Скитальцы, книга вторая
Шрифт:
Игуменья открыла дверку, Таисья вошла, поставила в угол пестерек и кротко сказала: «Мой дом, мой дух». Тут же достала из пожитков иконку с Искупителем и стала горячо выпевать Исусову молитву. На дворе лето, и в каморе от отхожего места стоял тяжелый дух: даже у привычной игуменьи скулы перекосило. Однако она терпеливо дождалась, пока сестра закончит тянуть канон, и повела смотреть хозяйство. Солнце выпало из-за хмари, распогодилось, разом пригрело, и гнус свалился к траве, в приозерные калтусинки. И сразу мир заиграл, растеплился, потек и возрадовал даже самое скудное сердчишко, отвыкшее от самой прелести. Старицы живее заперебирали граблями, вороша сенцо, а завидя игуменью с гостьей, низко кланялись и поскорее прятали глаза: было не понять, то ли они волочили граблями, то ли опирались, подтыкая согбенное тело, но работа, однако, велась, и невеликие копешки тяжелого осотного сена ратились на пожне; поклонники с Жерди, мужик с бабой, набирали тяжеленные навильники и кидали на зарод, где приплясывала их истомленная плотью дочь, привезенная сюда по овету до Покрова.

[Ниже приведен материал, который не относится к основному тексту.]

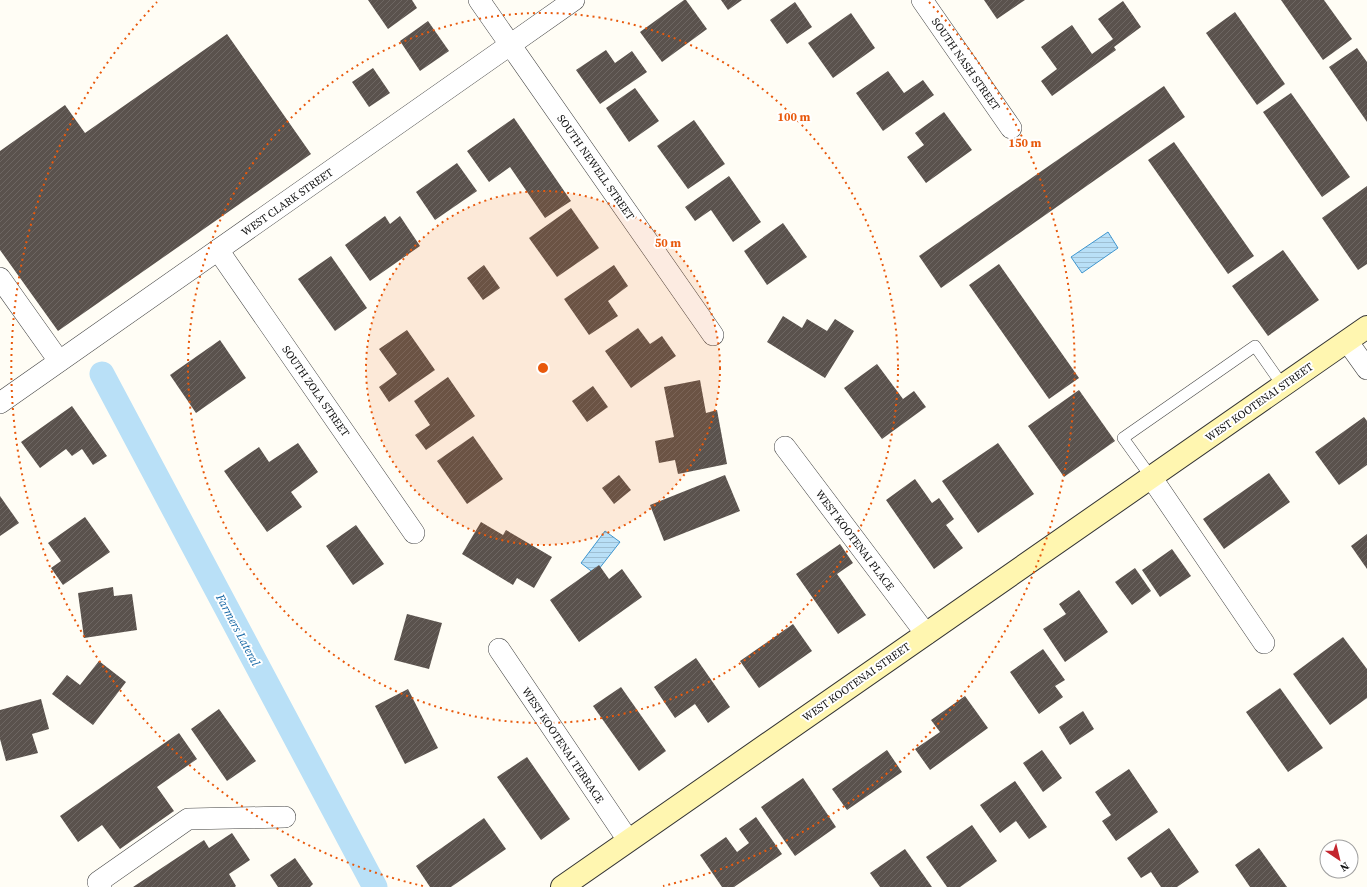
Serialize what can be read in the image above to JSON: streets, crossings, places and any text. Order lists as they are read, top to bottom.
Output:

В озере тельная ширококостная монашка мыла ноги, и тугая ряса почти лопалась на мощных бедрах. Аскеза могла обвялить и выпить мяса, но была беспомощна перед широкой костью и несокрушимым здоровьем, которому хватало пока чистого лесового воздуха, и потому монахиня казалась неизносимой. «Сестра Ксения», – познакомила игуменья и поманила пальцем: но прежде чем подозвала, та уже сама уловила желанье и торопилась навстречу, вытирая руки о бедра, развернув широкие плечи и подав грудь вперед. Рясофорная монахиня не стеснялась и не стыдилась своих телес и даже была горда лошадиным видом, хорошо сознавая необходимость тягловой лошади, которая без изнурения тянет на себе огромный воз скудной обители. Когда она подошла, поясно поклонившись, и встала подле игуменьи, Таисья предположила, что они неуловимо похожи: не обличьем, нет, но той неукротимостью натуры, которая одним своим видом заставляет смущаться и виноватиться ближнего. У Ксении было удивительно белое сплюснутое лицо с пятнами нездорового чахоточного румянца, что живет от внутреннего возбуждения, и широко поставленные, почти бесцветные глаза с рассеянным взглядом, будто они охватывали все пространство по обе стороны Таисьи, в то же время не видя ее саму. Но эти глаза были лишены той прозрачности, что придет в схиме, они еще не осветились тайной веры, но в них была та исступляющая сила, что борется с плотью и неутомимо изгоняет дьявола. По ободрительному взгляду, с каким игуменья встретила монахиню, Таисья решила, что меж ними духовное родство: но пришлица и не догадывалась пока, что сестра Ксения метит в экономки и в каждом свежем человеке видит себе врага.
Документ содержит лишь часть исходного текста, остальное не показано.